----- Exercise inputs -----

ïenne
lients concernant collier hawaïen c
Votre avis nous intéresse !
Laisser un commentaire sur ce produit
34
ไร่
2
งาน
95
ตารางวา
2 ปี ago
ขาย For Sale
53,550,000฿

-----
----- Exercise inputs -----

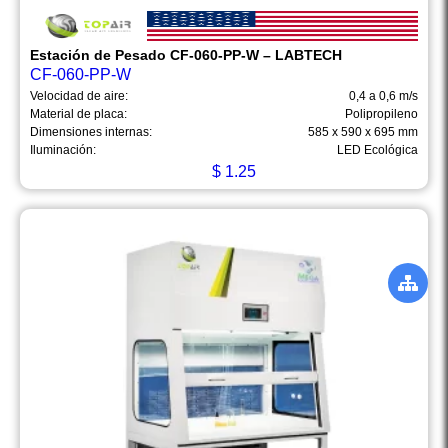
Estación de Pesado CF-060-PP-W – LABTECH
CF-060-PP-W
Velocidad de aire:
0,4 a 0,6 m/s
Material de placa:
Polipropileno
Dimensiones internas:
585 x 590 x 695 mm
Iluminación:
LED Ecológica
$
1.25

-----

▶ **Work to be completed**
Which lines in the rows contain the string "Estación"? List each of them in full, and treat uppercase and lowercase letters as different.

▶ **Solution to this exercise**
Estación de Pesado CF-060-PP-W – LABTECH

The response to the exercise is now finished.